The euro eased 0.1 percent against the dollar as optimism over a new plan to tackle the euro zone debt crisis evaporated.
Financial markets are deeply sceptical over the chances of success of a financial package to be put together by France and Germany to stem the euro zone debt crisis, help Greece and recapitalise European banks.
"The last few days have seen a relief rally on hopes that policy makers would do something radical to sort out the euro zone debt mess," said Standard Bank oil analyst James Zhang.
"But optimism is fading and there is a feeling that the problem may not be properly addressed and profit-taking has kicked in," Zhang said.

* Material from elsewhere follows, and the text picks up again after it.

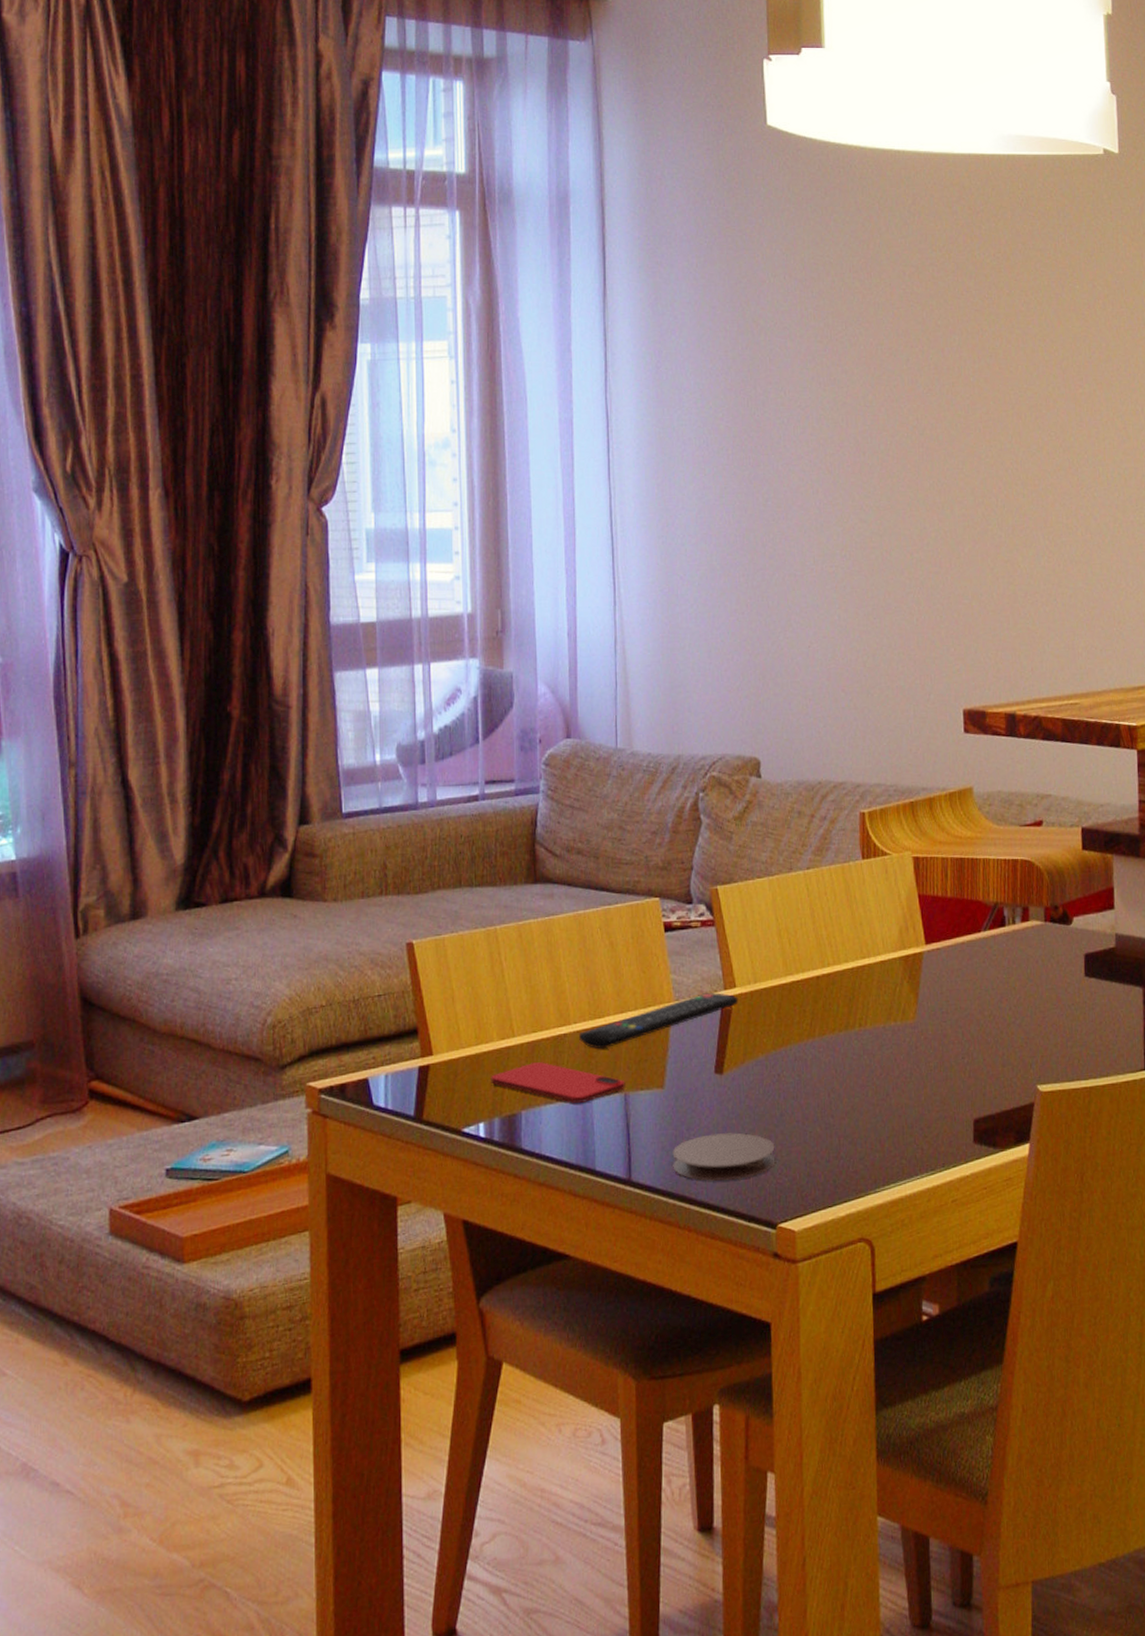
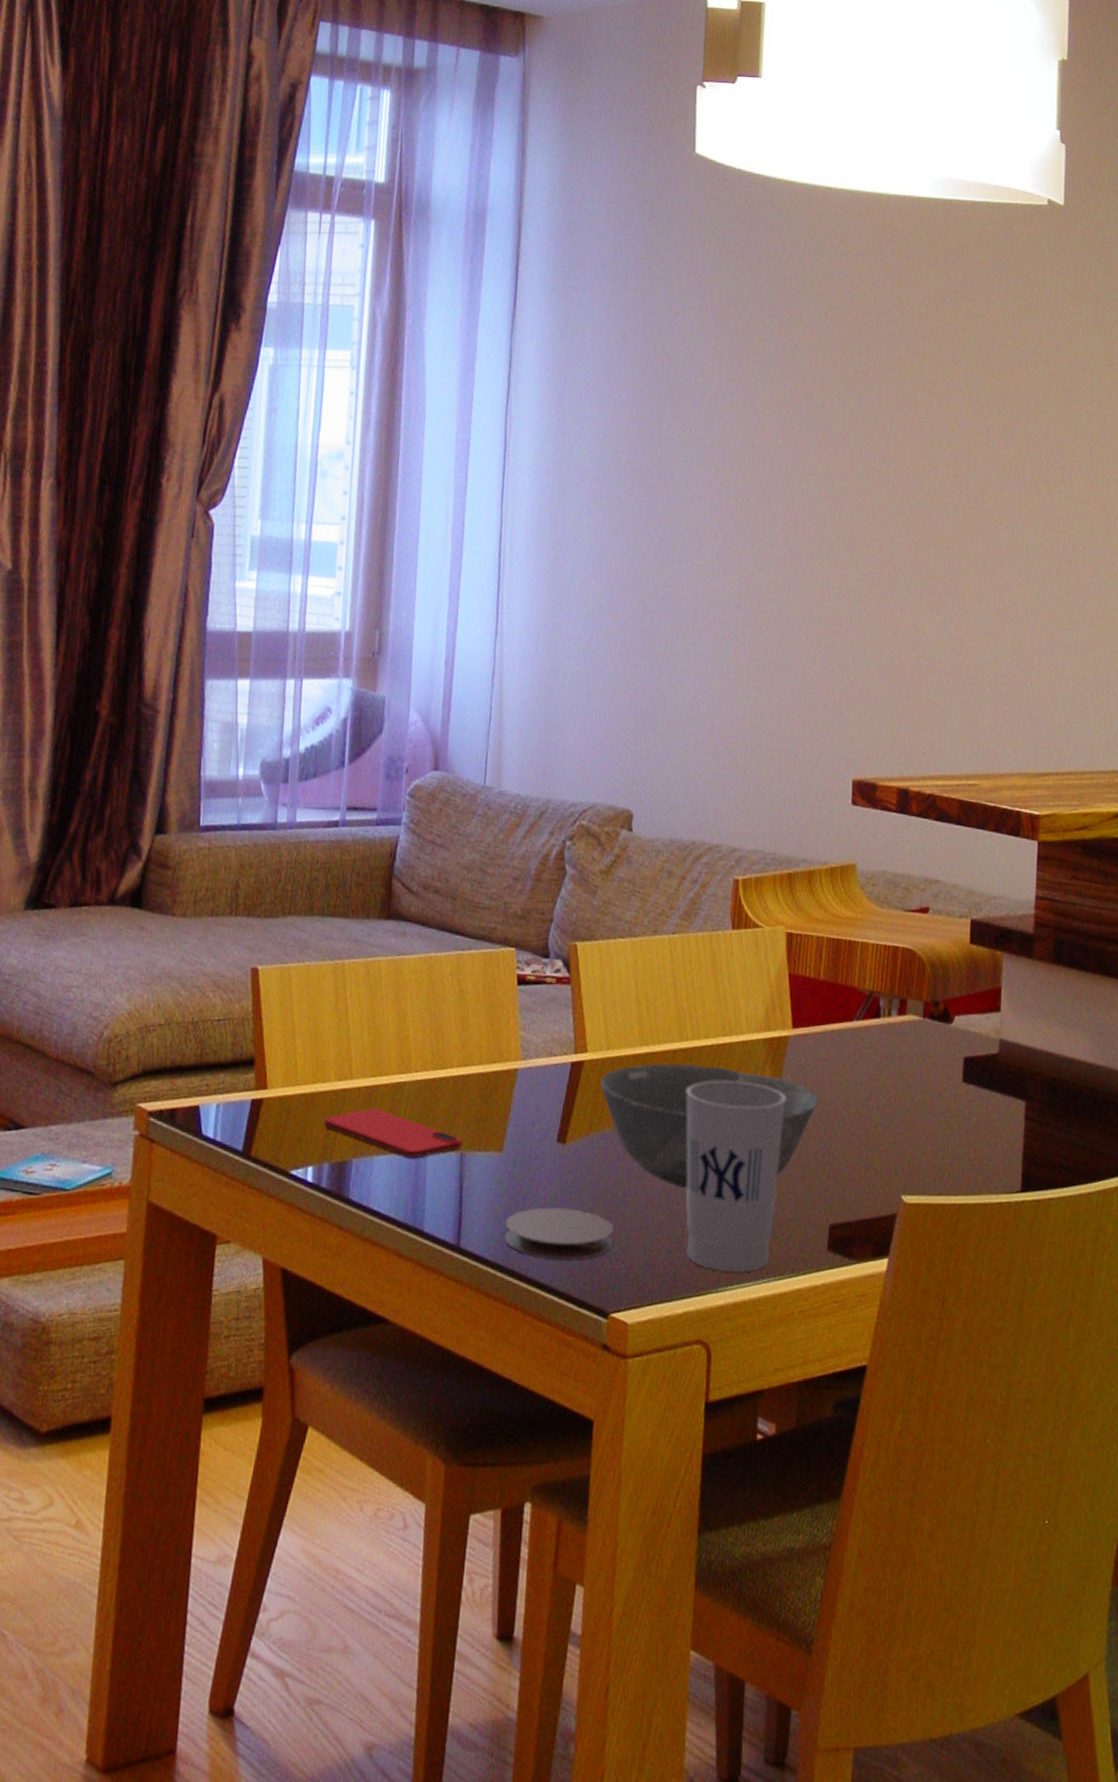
remote control: present [579,992,739,1049] -> none [419,1054,589,1103]
bowl: none [750,988,955,1103] -> present [600,1063,818,1189]
cup: none [831,998,925,1174] -> present [685,1080,787,1273]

Investors remain cautious due to the lack of detail about the Franco-German plan and worry it could be derailed by political deadlock in Slovakia, the one euro country that has yet to approve the EFSF expansion.
Traders were closely watching oil exports from Kuwait, one of OPEC's top five producers, after a strike by a customs union shut ports and halted vessel traffic on Monday.
A spokesman for the country's oil sector said on Tuesday exports of crude and oil products were moving normally from Kuwaiti ports, but it was not clear whether there would be any further disruption of cargo movements.
Kuwait accounted for about 7.7 percent of the Organization of the Petroleum Exporting Countries' overall crude output in 2010, Reuters data showed.
Investors were also keeping an eye on oil inventories in the United States for demand cues in the world's largest consumer. US commercial crude stockpiles probably rose last week as imports rebounded and refinery runs fell, a preliminary Reuters poll of analysts found on Monday.
Refinery capacity utilisation was forecast to have slipped for a third week, with analysts expecting runs to have fallen by 0.85 percentage point last week.
The decline is expected to come as some plants take units offline for maintenance between the end of the summer driving season and the rise in winter demand for heating oil.